Kobi Levy got caught in the ambush. The career army officer said he saw five vehicles stopped at the junction, and slowed down, assuming there had been an accident. Before coming under fire, he counted five to seven people slumped over in their vehicles as if they had been hit.

"After a few seconds, they [the attackers] started to fire at me from different directions, apparently there were a few of them. Then I drove left and right, zigzagging to get away," Mr Levy said. "Then the helicopters came and they were shooting all the time at the gunmen," he added.

Mr Annan made an emotional appeal for calm. "The toll of dead and wounded, particularly among innocent civilians, has risen to levels that can be described without any exaggeration as appalling," he said in a speech to the UN Security Council. "Israeli-Palestinian tensions are at a boiling point. The situation is the worst in 10 years."

But the Palestinian leadership urged refugees in the West Bank town of Ramallah to resist Israeli troops who invaded the city in the biggest single operation in 17 months of violence.

The Israeli offensive, on the eve of a high-profile US diplomatic mission, had begun shortly after midnight on Tuesday with troops and tanks battling their way into the Jabalya refugee camp in the Gaza Strip, killing at least 17 Palestinians. Old people in their pyjamas ran screaming for cover down the warren of alleys as the tanks surged into the camp of 100,000 – the most densely populated in the Palestinian territories – before the army withdrew four hours later.

Eight Palestinians were killed in other violence in Gaza.
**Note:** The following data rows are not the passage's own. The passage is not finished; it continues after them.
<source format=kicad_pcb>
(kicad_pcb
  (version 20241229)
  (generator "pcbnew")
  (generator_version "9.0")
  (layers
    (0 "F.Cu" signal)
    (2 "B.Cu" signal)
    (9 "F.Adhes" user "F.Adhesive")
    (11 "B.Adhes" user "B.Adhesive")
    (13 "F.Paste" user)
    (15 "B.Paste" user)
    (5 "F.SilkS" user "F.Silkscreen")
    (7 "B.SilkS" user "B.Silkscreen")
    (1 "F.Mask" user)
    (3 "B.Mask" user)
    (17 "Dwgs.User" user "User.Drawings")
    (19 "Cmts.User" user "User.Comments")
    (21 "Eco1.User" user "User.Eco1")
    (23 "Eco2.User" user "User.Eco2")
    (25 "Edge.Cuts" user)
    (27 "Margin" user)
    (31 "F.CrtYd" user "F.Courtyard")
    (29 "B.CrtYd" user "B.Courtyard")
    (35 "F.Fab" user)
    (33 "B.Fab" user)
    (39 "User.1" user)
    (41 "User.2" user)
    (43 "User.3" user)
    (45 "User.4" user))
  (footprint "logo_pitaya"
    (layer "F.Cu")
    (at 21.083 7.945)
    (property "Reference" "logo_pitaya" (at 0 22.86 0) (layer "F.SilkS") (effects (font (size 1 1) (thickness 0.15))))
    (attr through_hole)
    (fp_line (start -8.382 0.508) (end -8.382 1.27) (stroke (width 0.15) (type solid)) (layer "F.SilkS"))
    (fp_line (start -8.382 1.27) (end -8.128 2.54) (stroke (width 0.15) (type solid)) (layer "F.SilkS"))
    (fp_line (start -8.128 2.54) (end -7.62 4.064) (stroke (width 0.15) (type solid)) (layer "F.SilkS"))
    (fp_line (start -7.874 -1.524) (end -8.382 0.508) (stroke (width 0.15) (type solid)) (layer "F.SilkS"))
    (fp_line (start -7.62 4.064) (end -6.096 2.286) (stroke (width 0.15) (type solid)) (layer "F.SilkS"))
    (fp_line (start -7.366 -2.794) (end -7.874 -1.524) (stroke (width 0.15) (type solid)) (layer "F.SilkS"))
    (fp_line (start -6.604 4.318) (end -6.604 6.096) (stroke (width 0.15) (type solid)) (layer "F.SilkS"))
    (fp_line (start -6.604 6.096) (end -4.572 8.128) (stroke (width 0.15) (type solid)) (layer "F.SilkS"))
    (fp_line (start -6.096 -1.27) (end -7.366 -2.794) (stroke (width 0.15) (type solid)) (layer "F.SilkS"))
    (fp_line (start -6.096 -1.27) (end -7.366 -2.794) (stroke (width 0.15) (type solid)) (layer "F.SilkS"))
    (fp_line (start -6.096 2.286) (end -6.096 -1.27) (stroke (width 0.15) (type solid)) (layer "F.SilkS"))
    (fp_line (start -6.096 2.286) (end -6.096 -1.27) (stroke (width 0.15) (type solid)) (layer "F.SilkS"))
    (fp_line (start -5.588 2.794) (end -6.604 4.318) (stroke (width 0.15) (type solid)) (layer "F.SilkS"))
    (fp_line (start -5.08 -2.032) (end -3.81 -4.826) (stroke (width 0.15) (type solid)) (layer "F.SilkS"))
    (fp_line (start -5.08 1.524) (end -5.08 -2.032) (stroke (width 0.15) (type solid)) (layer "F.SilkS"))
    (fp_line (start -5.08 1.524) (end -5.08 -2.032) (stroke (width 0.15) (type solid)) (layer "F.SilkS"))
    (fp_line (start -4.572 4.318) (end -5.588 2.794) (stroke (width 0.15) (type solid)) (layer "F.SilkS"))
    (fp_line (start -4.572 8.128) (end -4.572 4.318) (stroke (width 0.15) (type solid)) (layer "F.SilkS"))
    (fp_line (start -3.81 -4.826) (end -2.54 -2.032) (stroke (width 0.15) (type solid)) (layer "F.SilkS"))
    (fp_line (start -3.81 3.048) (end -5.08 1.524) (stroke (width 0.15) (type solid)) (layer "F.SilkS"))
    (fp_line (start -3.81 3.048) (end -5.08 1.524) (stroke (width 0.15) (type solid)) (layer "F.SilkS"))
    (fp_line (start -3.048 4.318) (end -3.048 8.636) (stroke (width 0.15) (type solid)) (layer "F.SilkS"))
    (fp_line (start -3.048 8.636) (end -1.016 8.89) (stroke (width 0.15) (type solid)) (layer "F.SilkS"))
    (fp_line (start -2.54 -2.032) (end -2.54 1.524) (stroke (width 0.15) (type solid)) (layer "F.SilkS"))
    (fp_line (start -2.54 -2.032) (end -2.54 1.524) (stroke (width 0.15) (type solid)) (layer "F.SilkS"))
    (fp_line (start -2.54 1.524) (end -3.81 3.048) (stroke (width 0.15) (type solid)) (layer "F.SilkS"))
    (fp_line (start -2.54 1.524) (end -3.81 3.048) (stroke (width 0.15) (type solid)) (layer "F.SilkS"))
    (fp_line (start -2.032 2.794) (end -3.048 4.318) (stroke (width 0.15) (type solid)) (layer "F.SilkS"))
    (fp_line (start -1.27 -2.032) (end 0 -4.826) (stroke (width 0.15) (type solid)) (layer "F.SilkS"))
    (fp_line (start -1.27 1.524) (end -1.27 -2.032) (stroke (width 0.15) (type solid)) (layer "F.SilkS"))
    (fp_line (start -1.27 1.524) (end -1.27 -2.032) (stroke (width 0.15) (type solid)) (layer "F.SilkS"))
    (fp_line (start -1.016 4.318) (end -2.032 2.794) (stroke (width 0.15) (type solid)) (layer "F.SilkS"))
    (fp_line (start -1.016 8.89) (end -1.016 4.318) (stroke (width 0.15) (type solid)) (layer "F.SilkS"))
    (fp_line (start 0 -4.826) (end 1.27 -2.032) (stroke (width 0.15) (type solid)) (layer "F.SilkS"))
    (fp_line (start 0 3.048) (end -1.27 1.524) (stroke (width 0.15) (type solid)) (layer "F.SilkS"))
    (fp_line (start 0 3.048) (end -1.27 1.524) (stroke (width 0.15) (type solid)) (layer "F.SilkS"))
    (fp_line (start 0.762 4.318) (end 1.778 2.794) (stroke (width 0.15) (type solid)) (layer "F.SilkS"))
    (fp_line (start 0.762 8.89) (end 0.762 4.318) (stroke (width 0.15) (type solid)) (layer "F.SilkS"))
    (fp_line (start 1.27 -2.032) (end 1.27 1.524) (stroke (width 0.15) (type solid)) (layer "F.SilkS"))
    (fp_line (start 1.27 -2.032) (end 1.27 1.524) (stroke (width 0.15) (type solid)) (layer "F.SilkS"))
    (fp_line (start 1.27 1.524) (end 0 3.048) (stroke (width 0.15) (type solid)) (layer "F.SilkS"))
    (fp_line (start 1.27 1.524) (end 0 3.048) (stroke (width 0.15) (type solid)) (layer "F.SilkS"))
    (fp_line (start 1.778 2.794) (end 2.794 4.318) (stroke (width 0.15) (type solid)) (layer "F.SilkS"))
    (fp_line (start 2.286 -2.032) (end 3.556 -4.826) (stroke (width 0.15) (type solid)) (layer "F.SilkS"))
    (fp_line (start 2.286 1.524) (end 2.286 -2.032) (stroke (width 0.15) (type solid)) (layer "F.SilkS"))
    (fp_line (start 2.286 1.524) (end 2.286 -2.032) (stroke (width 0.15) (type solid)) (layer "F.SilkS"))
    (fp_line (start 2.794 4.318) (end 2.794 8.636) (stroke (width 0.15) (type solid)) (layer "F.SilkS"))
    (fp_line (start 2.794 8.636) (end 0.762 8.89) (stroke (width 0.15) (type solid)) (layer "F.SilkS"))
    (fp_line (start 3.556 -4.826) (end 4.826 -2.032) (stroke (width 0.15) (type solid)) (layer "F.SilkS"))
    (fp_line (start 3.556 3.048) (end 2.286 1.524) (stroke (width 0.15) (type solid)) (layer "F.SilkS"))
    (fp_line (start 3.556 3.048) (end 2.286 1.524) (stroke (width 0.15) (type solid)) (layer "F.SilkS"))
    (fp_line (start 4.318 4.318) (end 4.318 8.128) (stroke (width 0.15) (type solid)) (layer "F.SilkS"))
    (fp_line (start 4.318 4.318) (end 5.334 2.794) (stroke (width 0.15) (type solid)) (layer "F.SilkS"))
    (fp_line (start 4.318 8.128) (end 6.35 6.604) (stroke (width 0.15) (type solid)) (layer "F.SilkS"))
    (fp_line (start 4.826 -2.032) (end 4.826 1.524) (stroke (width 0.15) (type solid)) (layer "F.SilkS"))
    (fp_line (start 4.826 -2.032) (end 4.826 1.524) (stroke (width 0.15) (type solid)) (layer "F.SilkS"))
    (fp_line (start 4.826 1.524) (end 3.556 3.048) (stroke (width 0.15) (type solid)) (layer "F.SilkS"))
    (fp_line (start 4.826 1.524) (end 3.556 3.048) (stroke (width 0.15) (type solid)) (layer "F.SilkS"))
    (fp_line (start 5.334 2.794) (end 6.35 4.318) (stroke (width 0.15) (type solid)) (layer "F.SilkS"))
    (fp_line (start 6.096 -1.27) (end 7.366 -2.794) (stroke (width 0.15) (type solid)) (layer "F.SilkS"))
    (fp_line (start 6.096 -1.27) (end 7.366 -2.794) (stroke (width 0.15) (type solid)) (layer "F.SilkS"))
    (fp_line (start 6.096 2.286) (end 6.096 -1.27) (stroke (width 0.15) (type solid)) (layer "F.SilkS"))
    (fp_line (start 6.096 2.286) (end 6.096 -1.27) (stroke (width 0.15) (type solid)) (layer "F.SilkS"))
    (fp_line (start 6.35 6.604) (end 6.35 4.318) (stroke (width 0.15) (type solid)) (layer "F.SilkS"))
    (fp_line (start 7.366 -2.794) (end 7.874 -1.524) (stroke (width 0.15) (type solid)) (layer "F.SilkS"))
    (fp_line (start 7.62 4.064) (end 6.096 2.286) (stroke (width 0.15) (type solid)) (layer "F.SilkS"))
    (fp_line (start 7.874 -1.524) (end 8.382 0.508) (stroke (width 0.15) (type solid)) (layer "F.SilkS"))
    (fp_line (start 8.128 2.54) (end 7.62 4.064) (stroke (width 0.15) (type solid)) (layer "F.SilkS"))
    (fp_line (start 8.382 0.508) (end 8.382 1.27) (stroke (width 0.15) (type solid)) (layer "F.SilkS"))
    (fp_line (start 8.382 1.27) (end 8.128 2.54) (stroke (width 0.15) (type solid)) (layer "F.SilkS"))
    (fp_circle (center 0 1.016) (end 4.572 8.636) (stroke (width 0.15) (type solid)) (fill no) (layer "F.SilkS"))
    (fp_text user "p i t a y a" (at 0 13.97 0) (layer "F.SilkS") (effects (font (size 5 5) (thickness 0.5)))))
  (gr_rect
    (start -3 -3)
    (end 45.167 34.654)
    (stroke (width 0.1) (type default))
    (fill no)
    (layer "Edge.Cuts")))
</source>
Hours later about 150 tanks rampaged into Ramallah, the Palestinian commercial and political centre, and nearby refugee camps, tearing up roads and crushing cars in the main streets. Israeli helicopter gunships opened fire on the al-Am'ari refugee camp on the city's outskirts and, as the shooting erupted in the city itself, Mr Arafat was trapped in his office.

House-to-house searches were made throughout the city, but the main target appeared to be the al-Amari camp, from where three suicide bombers, one a woman, have launched recent attacks against Israel.
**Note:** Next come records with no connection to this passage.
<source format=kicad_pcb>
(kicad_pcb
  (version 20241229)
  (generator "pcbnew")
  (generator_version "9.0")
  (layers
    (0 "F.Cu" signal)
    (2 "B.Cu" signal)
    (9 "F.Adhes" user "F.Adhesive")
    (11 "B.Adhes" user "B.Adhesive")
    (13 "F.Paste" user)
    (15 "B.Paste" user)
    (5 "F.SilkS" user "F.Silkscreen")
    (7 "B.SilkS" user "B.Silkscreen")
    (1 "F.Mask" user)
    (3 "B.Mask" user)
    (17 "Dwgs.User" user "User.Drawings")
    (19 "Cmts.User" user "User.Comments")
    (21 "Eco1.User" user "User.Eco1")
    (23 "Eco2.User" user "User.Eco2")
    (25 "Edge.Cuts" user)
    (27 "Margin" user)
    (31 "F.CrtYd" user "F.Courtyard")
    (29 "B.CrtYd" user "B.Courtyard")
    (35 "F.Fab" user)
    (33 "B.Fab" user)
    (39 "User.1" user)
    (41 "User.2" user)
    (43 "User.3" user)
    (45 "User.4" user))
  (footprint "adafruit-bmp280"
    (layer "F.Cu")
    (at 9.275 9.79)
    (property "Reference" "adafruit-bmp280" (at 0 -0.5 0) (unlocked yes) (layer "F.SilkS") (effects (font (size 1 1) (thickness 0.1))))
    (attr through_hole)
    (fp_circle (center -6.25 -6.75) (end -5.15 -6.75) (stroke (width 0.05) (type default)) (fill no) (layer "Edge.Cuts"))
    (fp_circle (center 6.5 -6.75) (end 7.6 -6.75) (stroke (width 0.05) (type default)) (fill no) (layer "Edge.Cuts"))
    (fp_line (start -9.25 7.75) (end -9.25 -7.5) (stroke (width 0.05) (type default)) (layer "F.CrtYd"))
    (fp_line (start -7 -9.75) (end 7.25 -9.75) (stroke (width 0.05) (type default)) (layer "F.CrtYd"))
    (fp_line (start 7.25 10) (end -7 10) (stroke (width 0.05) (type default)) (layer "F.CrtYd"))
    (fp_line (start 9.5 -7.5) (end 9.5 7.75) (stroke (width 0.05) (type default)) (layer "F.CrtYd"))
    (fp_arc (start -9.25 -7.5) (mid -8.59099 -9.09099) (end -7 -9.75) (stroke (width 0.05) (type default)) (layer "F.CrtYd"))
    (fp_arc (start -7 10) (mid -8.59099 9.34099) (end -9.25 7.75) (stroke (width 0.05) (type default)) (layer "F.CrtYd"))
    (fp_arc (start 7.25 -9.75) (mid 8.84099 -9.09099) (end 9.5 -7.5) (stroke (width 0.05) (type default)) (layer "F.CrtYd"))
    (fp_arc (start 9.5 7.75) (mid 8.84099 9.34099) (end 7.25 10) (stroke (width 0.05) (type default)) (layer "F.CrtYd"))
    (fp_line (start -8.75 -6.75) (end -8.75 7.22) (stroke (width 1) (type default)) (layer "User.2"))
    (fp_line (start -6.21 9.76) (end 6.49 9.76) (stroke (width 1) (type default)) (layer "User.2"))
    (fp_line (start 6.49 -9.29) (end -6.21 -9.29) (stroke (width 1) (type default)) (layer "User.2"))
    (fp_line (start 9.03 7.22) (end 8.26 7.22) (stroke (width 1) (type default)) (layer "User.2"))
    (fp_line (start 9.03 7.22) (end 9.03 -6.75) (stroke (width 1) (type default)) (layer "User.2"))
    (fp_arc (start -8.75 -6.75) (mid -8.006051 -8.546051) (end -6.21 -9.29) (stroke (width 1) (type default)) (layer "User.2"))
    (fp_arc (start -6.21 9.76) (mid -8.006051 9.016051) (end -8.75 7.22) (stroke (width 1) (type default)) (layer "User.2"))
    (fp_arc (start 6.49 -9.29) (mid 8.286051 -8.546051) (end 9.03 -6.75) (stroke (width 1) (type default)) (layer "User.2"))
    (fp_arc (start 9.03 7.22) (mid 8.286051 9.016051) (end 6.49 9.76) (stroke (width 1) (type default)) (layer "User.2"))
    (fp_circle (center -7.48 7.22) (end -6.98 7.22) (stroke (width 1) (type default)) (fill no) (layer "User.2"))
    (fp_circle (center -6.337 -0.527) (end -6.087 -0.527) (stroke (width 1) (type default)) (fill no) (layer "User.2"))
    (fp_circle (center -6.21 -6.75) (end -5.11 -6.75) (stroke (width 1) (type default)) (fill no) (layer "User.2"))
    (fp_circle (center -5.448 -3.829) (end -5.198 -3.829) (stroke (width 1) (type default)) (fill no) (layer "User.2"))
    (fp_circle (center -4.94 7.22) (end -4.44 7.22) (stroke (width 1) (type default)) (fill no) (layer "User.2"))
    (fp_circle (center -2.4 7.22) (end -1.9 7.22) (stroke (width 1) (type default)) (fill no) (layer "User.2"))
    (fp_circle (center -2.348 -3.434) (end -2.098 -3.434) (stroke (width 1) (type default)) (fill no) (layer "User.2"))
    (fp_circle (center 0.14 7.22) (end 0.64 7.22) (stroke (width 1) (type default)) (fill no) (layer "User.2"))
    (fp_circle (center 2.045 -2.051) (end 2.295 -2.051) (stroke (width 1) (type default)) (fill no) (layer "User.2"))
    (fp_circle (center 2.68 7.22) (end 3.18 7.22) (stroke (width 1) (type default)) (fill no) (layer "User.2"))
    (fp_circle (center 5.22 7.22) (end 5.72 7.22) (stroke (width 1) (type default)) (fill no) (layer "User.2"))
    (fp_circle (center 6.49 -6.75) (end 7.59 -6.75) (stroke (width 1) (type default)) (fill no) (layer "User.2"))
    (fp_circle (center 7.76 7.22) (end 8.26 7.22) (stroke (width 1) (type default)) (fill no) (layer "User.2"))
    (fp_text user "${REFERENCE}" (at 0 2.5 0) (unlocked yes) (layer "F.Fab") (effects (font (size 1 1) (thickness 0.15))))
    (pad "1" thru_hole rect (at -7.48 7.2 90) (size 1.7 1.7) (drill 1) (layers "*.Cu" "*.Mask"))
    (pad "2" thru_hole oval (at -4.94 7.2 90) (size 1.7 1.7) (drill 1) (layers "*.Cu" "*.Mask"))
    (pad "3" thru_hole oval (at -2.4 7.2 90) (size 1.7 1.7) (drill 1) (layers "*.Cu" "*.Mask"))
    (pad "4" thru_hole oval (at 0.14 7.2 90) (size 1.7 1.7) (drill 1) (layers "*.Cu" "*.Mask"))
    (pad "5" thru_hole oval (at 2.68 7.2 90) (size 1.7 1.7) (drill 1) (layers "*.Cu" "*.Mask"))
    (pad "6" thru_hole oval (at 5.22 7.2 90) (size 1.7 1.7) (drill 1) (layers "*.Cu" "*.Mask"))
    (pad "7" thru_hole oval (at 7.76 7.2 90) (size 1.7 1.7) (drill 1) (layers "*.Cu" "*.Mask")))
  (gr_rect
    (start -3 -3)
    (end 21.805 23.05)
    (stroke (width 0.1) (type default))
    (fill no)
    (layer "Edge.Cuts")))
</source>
Hundreds of men were taken into custody bound, blindfolded and stripped to the waist, in what the Israelis said was an operation to round up militants.

The army said soldiers had captured dozens of "hardcore" militants, confiscated weapons arsenals and located bomb-making factories in sweeps of refugee camps in recent days.

Israel's invasion of Ramallah came just a day after the Israeli Prime Minister Ariel Sharon announced that he was lifting Mr Arafat's three-month house arrest in Ramallah, and that the Palestinian leader would now be free to move around the West Bank and Gaza Strip.

Despite the scale of the Israeli offensive, it was not enough to satisfy the hard right wing of Mr Sharon's coalition. Two cabinet ministers from the ultra-nationalist National Union party submitted their resignations, saying they felt Mr Sharon's actions against the Palestinian Authority weren't strong enough. Mr Sharon still retains a solid parliamentary majority with 75 of 120 seats.